Some of the bravest people I have known are those who face each day with a great deal of courage, no matter what their situation. The people who are dying of cancer and other catastrophic illnesses, the orphaned children who have lost their parents, the victims of ‘Boko Haram’, the victims of war and natural disasters who have lost their homes, possessions, and loved ones–so many of these individuals have endured unimaginable pain and misery, yet never pity themselves. Instead, they spend the last few months of their lives giving to others, sharing of their precious time, talents, and love… or giving out of compassion and love, the last few possessions they own. And if we–like these individuals–are able to look at each day of our lives as an opportunity to live our lives more fully, to love others more deeply, and to give more compassionately, we too will create ripples of courage that will resonate in the hearts of others.
Courage is inside us all. The question we must ask ourselves is, “Do I use my courage?” Each time we stand courageously for the cause of good, we send out hope to the rest of the world. Hope that encourages others to be strong; hope that serves as proof that we do not have to stand by idly, that cowardice is not the only option.

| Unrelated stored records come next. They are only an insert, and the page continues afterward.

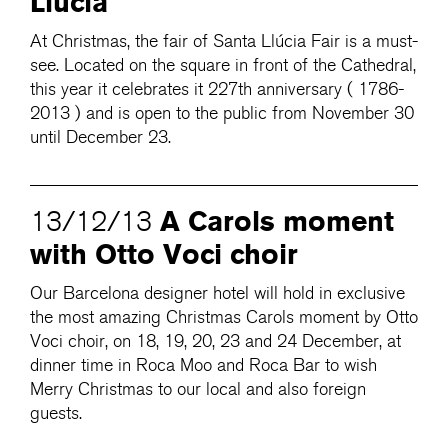
Llúcia
At Christmas, the fair of Santa Llúcia Fair is a must-
see. Located on the square in front of the Cathedral,
this year it celebrates it 227th anniversary ( 1786-
2013 ) and is open to the public from November 30
until December 23.
A Carols moment
13/12/13
with Otto Voci choir
Our Barcelona designer hotel will hold in exclusive
the most amazing Christmas Carols moment by Otto
Voci choir, on 18, 19, 20, 23 and 24 December, at
dinner time in Roca Moo and Roca Bar to wish
Merry Christmas to our local and also foreign
guests.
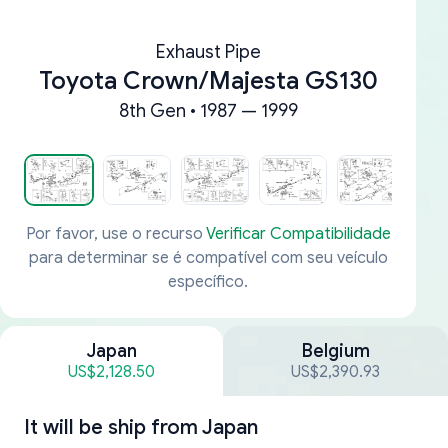
Exhaust Pipe
Toyota Crown/Majesta GS130
8th Gen • 1987 — 1999
Por favor, use o recurso
Verificar Compatibilidade
para determinar se é compatível com seu veículo
específico.
Japan
Belgium
US$2,128.50
US$2,390.93
It will be ship from
Japan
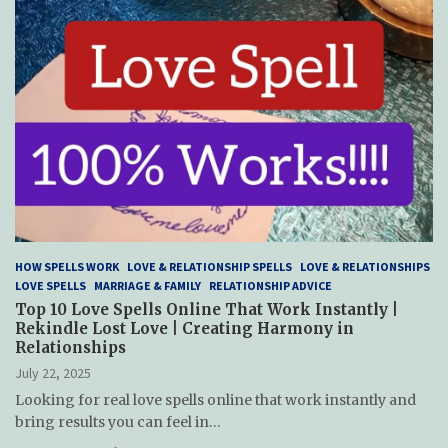
HOW SPELLS WORK
LOVE & RELATIONSHIP SPELLS
LOVE & RELATIONSHIPS
LOVE SPELLS
MARRIAGE & FAMILY
RELATIONSHIP ADVICE
Top 10 Love Spells Online That Work Instantly |
Rekindle Lost Love | Creating Harmony in
Relationships
July 22, 2025
Looking for real love spells online that work instantly and
bring results you can feel in…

Share with someone a few examples of courage that they have shown that you have recognized.
Questions to consider:
Think of someone whom you see as courageous? Why do you consider that person to be courageous?
What kinds of decisions will you have to make today? What would the courageous path be in your decision-making?
How can you share courage with others today?
For further thought:
“There are so many ways to be brave in this world. Sometimes bravery involves laying down your life for something bigger than yourself, or for someone else. Sometimes it involves giving up everything you have ever known, or everyone you have ever loved, for the sake of something greater.
But sometimes it doesn’t.
Sometimes it is nothing more than gritting your teeth through pain, and the work of every day, the slow walk toward a better life.
That is the sort of bravery I must have now.”